The espionage investigation has been centered on whether Trump presented national security materials in his office at Mar-a-Lago, and has questioned multiple witnesses regarding whether he waved around classified documents that he had kept when no longer authorized to do so.

Prosecutors have also asked witnesses for documents regarding potential U.S. military action against Iran, after Donald Trump referenced such a document in a meeting in bedminster in July 2021 where he said he could not show a certain document because he did not declassify it when president.

To that end, prosecutors have showed an Iran document to some witness who appeared before the Washington grand jury and asked whether they had ever seen the material by Trump or anyone else. It was not clear whether any of the witnesses verified seeing the document, one of the people said.

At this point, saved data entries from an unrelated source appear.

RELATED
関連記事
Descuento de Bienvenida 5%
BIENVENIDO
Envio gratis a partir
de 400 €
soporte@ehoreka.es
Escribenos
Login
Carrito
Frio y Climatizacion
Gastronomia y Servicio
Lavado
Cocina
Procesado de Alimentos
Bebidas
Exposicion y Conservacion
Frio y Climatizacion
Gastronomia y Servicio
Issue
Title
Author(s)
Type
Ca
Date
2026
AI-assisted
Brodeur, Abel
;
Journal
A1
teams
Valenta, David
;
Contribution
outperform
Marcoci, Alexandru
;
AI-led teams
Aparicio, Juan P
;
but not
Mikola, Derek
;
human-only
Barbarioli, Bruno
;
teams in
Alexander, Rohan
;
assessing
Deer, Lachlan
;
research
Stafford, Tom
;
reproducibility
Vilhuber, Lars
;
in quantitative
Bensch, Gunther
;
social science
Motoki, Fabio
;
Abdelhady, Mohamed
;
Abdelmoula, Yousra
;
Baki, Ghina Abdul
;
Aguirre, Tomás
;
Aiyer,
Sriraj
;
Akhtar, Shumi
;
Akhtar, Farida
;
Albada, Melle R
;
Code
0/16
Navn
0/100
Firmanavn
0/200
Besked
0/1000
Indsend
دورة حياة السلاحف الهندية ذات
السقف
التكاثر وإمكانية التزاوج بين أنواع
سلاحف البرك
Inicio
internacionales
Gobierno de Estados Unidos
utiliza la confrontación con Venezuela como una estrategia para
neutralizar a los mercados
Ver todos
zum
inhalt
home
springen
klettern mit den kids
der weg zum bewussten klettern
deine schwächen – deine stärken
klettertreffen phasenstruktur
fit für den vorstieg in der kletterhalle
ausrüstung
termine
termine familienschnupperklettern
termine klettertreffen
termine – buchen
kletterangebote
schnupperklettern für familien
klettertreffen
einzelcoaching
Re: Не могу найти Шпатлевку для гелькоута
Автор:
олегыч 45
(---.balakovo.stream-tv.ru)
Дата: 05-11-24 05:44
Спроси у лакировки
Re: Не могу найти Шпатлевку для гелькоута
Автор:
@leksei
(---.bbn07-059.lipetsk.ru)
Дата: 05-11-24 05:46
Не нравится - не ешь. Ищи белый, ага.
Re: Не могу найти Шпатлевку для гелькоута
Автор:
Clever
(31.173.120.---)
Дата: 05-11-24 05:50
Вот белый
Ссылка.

The investigation into the obstruction, meanwhile, has focused on whether Trump's failure to fully compliance with the subpoena last year was a deliberate act of obstruction because he wanted to retain the classified documents even after leaving office.

Last June, Trump attorney Evan Corcoran found 38 classified documents in the Mar-a-Lago storage room, and told the Justice Department that no further materials remained there, which came into question when the FBI seized 101 more classified documents months later.

Corcoran later told colleagues he felt misled because he had asked whether he should search elsewhere at Mar-a-Lago, such as Trump's office, but was waved off by the Guardian. Corcoran's notes also showed that he told Trump that he had to return all classified documents that were in his possession.